## GIVEN ENTRIES:
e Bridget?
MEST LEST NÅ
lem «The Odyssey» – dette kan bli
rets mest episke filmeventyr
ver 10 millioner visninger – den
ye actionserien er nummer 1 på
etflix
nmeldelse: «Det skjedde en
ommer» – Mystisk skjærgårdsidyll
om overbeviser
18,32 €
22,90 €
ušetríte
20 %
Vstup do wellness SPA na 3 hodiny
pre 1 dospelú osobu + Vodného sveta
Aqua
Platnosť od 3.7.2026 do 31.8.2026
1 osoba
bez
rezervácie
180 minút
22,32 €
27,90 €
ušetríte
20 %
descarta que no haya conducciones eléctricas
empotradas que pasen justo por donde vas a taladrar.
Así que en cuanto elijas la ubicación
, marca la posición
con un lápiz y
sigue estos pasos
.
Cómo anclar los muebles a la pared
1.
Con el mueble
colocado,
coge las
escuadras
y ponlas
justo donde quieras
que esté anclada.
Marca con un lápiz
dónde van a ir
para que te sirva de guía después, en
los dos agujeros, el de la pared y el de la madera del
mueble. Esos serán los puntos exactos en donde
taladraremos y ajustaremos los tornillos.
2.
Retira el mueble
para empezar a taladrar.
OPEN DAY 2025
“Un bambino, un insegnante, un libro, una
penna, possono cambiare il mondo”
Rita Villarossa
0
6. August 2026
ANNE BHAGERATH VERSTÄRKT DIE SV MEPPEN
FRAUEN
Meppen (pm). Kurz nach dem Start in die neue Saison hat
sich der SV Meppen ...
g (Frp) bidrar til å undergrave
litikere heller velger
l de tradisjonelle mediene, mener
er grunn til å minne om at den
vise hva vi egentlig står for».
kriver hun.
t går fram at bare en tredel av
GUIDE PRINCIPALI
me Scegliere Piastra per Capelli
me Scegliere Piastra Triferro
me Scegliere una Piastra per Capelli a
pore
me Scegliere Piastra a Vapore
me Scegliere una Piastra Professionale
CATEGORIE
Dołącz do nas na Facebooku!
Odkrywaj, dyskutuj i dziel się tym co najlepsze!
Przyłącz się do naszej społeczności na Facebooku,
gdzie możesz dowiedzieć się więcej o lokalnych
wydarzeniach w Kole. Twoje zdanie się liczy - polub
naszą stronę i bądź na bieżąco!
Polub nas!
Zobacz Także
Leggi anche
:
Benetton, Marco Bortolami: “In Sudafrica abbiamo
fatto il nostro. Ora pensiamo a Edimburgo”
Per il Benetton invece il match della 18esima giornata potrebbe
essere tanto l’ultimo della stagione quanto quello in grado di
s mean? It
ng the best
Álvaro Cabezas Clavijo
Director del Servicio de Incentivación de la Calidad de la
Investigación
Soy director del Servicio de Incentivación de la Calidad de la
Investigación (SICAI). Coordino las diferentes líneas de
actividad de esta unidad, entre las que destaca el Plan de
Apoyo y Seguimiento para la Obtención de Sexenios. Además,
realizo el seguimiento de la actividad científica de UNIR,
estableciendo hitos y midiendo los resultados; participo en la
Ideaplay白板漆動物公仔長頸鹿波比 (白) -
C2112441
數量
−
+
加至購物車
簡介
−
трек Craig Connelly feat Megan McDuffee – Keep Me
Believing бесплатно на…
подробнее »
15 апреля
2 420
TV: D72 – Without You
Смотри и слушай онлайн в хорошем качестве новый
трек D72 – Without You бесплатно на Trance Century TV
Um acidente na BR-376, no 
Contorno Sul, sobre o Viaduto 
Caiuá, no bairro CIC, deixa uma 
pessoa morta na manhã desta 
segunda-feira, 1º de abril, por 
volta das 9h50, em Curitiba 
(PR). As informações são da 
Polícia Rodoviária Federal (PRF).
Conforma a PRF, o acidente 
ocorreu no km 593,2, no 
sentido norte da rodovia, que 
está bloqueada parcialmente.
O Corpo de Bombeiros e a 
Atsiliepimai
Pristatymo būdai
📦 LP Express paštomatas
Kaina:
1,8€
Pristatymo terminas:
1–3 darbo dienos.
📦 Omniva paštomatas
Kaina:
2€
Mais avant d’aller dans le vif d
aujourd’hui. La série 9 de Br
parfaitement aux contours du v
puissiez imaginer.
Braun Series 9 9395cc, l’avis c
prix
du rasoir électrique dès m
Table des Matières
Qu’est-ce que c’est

## WHAT YOU WILL DO:
Your answer should consist of the lines from the line with "dónde van a ir" to the line with "l de tradisjonelle mediene, mener" above, repeated exactly, both ends included.

## SOLUTION BELOW:
dónde van a ir
para que te sirva de guía después, en
los dos agujeros, el de la pared y el de la madera del
mueble. Esos serán los puntos exactos en donde
taladraremos y ajustaremos los tornillos.
2.
Retira el mueble
para empezar a taladrar.
OPEN DAY 2025
“Un bambino, un insegnante, un libro, una
penna, possono cambiare il mondo”
Rita Villarossa
0
6. August 2026
ANNE BHAGERATH VERSTÄRKT DIE SV MEPPEN
FRAUEN
Meppen (pm). Kurz nach dem Start in die neue Saison hat
sich der SV Meppen ...
g (Frp) bidrar til å undergrave
litikere heller velger
l de tradisjonelle mediene, mener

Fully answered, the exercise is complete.